Buyer Beware of "Fair-Trade"

Why must we, as consumers, be aware of the term Fair-Trade? 
Because the consumers have spoken! And this is an AMAZING step in the fight in the fashion industry for fair labor practices. Companies are taking notice of shoppers requests and are wanting to do something about it! 
This is good news, right? The answer is complicated. But, YES, we are so glad that we are starting to make a difference in the industry. But people are sneaky and tricky with their words. There are a lot of false promises and sins of omission when a revolution starts to take shape. And that is what is happening with the term fair-trade. 

In the environmentalists world, there is term called greenwashing. It's basically when a company makes misleading promises about their product in order to attract attention from the consumers who are environmentally conscious. 
When looking at an alternative looking product, you may assume it must be environmentally friendly. The marketers are assuming you will take one look at the packaging and product and make the purchase because it makes you feel good that you are purchasing a natural product that is also good for the environment. Companies are making the consumers feel like a more conscientious shopper because they have bought this "natural" product. They are assuming you won't be doing your research. But they are telling us half-truths and we are reacting emotionally.  We feel like we are making the moral choice by picking the "environmentally friendly" items and maybe later realize we were kind of duped. We could say it's better than nothing and I suppose that's true. Or it's a step in the right direction?
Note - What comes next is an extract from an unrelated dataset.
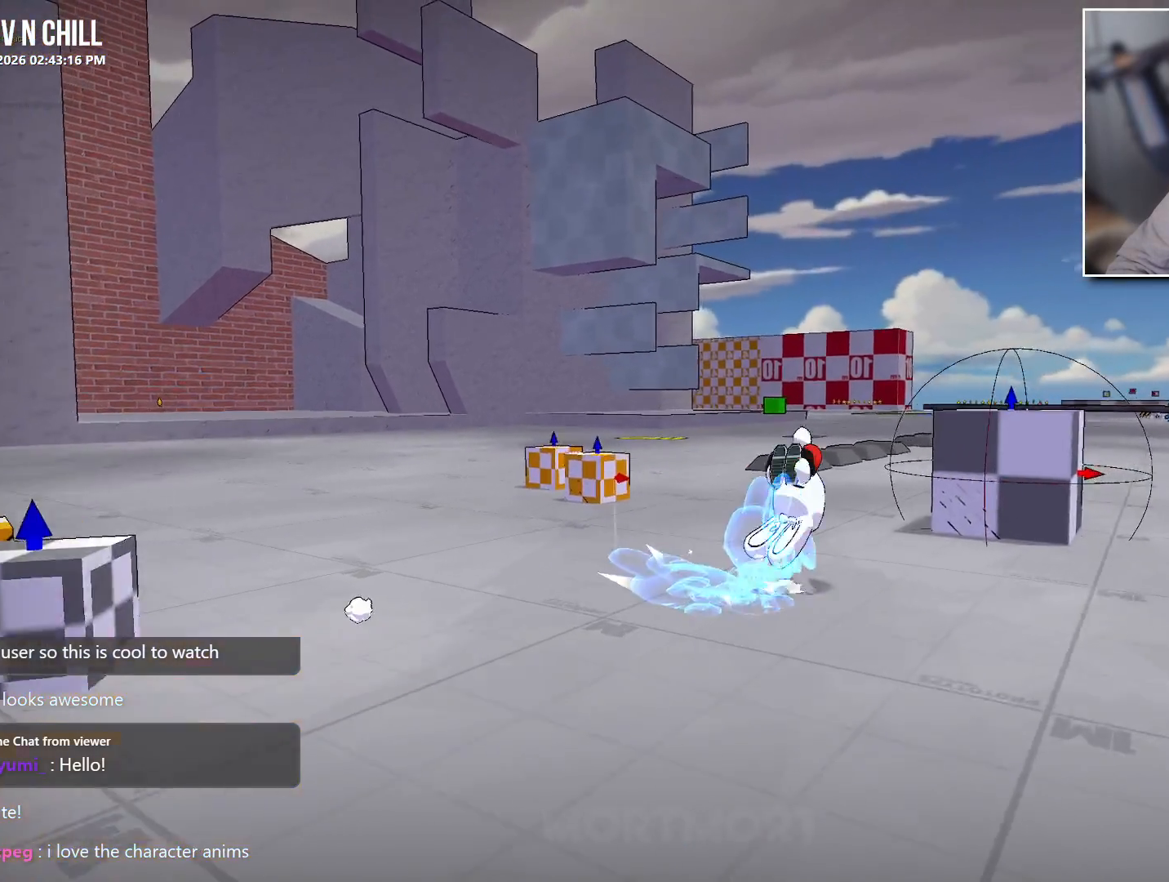
{"buttons": [], "left_stick": "down-left", "right_stick": "center", "events": [[367, "left_stick", "center"], [417, "left_stick", "down-left"]]}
Again, we are getting companies to take notice - but we must demand more than the baby steps that these companies are taking. We must keep them accountable because of course it is easier for them to do as little as it takes to satisfy their consumers. But we are smarter than that and we deserve more. 
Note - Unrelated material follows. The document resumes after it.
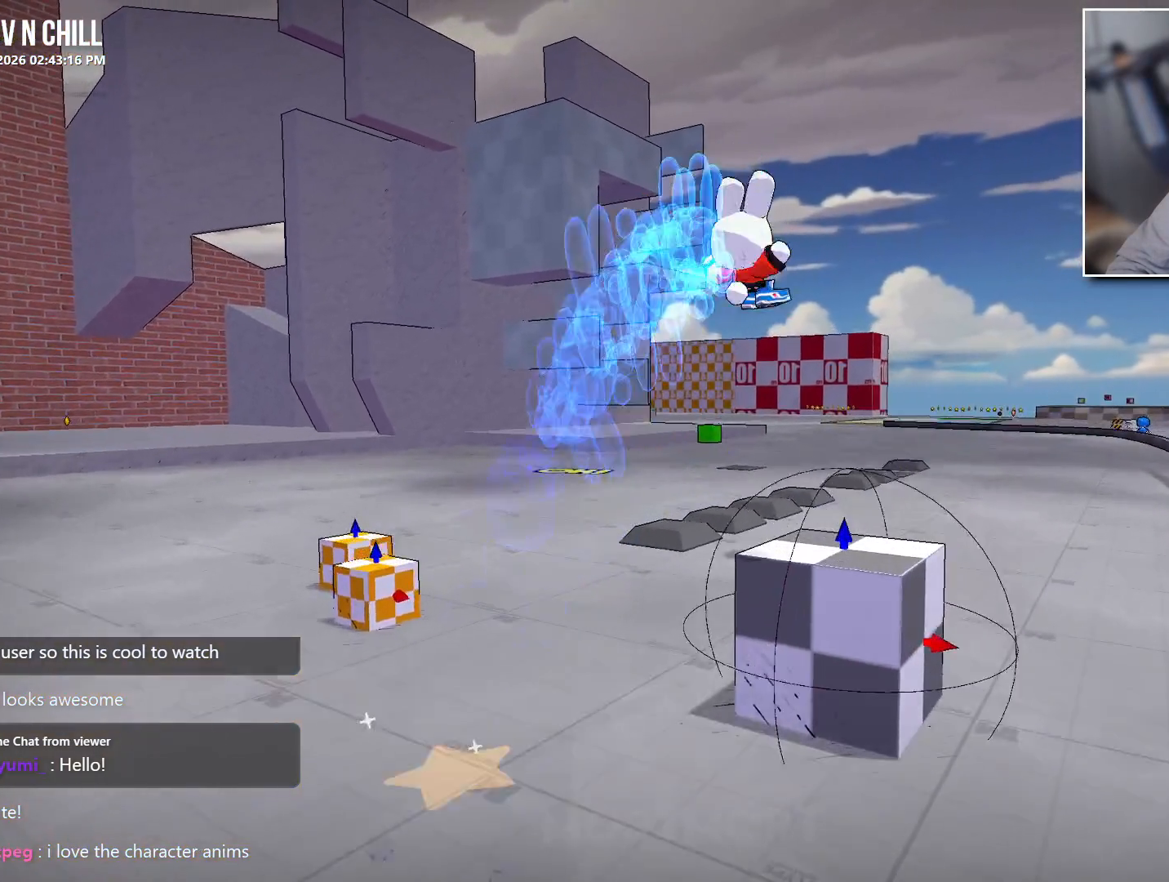
{"buttons": [], "left_stick": "center", "right_stick": "center", "events": [[133, "left_stick", "down"], [233, "left_stick", "center"], [317, "left_stick", "right"], [450, "left_stick", "center"]]}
If we are seeing greenwashing all over the place, you know it is happening in fashion as well. Although I suppose it wouldn't necessarily qualify as greenwashing, maybe we should coin a term? While we are working on that, we can also work on how to beware of companies who are using our own words against us. 

If a company is claiming to be fair-trade then they should be willing to be transparent about their practices. We want clear and concise answers readily available to us. When we see factory info clearly on a companies website, then it is easier to believe what they are saying. No sneakiness! (Check out how Everlane shows their factories - insert heart emoji here!!)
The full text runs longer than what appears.